Le projet de réforme est capital. Le souci d’harmonisation européenne est pertinent. Mais, sur ce plan, on n’a pas le droit de se tromper. Plutôt que de collectionner des adhésions formelles (souvent orales) à une déclaration, elle-même floue, ne serait-il pas plus sage de prendre le temps d’une réelle mise à plat des situations et des différences entre les pays, de leurs origines (historiques, culturelles, mais aussi liées aux autres ordres d’enseignement), d’identifier les obstacles possibles à une harmonisation effective et de rechercher des solutions concrètes?

De même, est-il réaliste de penser qu’on bouleversera le système universitaire français en faisant l’économie d’un véritable débat national? La méthode employée est détestable. Il est plus que temps d’en changer. Cela prendra sans doute un peu plus longtemps. Mais ne vaut-il pas mieux réussir une réforme dans un an et demi que de la rater dans six mois?

Le ministère a déjà compromis une bonne part de sa réforme. En concédant, pour calmer le jeu, le maintien de tous les diplômes existants, n’a-t’il pas déjà vidé la réforme -et en particulier le souci d’harmonisation européenne- de son contenu? A moins qu’il n’ait, de façon maligne, l’intention d’inciter à l’entrée dans le nouveau système par l’attribution des moyens, comme cela s’est déjà pratiqué dans le passé? Ne craint-il pas alors qu’une réforme ultérieure ne vienne se surimposer à celle-ci et en annuler les effets positifs? N’aurait-il pas été plus pertinent de maintenir le cap des nouveaux niveaux (3, 5 et 8) et de négocier les transformations et adaptations nécessaires des diplômes existants pour rentrer dans le nouveau schéma dans un délai de l’ordre de cinq ans?

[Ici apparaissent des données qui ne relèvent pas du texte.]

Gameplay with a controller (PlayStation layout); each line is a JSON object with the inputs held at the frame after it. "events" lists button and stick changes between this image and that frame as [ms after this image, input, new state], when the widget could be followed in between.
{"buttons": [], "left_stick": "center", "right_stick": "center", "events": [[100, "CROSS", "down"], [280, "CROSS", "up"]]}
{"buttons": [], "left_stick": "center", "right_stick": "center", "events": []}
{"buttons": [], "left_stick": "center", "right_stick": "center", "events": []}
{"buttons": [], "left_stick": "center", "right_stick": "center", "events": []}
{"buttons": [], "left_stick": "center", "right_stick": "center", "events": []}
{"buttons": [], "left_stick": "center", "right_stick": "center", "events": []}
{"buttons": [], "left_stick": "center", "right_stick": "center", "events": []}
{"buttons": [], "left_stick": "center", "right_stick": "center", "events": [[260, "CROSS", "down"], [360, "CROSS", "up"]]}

Il est vain en outre de refuser les débats essentiels parce qu’on sait que l’opinion n’y est pas prête et de céder à l’avance devant l’éventuelle descente dans la rue des étudiants (et des lycéens, futurs étudiants). Le principe de l’accès pour tous à un enseignement post-baccalauréat et à la gratuité des études supérieures est respectable. Mais il ne va dans le sens d’une réelle démocratisation que si les chances de réussir sont optimisées et les possibilités pour les meilleurs de se dégager sont assurées. Le système d’accès de tous les bacheliers, dont la majorité ne sont pas prêts à suivre de réelles formations universitaires, aux premiers cycles d’université est une fausse démocratisation qui ne peut aboutir qu’à des échecs massifs ou à la délivrance de diplômes de premier cycle dévalorisés. Au contraire, la création de structures de premier cycle diversifiées et la multiplication des passerelles, pour que chacun conserve sa chance s’il fait la preuve de ses aptitudes, est la voie suivie par la plupart des pays européens. La France gagnerait à s’en inspirer dans le cadre d’une politique d’harmonisation européenne bien comprise.

L’Association pour la Qualité de la Science française réclame un vaste débat. Elle demande qu’aucune question n’y soit taboue. Elle est prête à envisager les réformes les plus fondamentales et les plus globales si cette condition est remplie.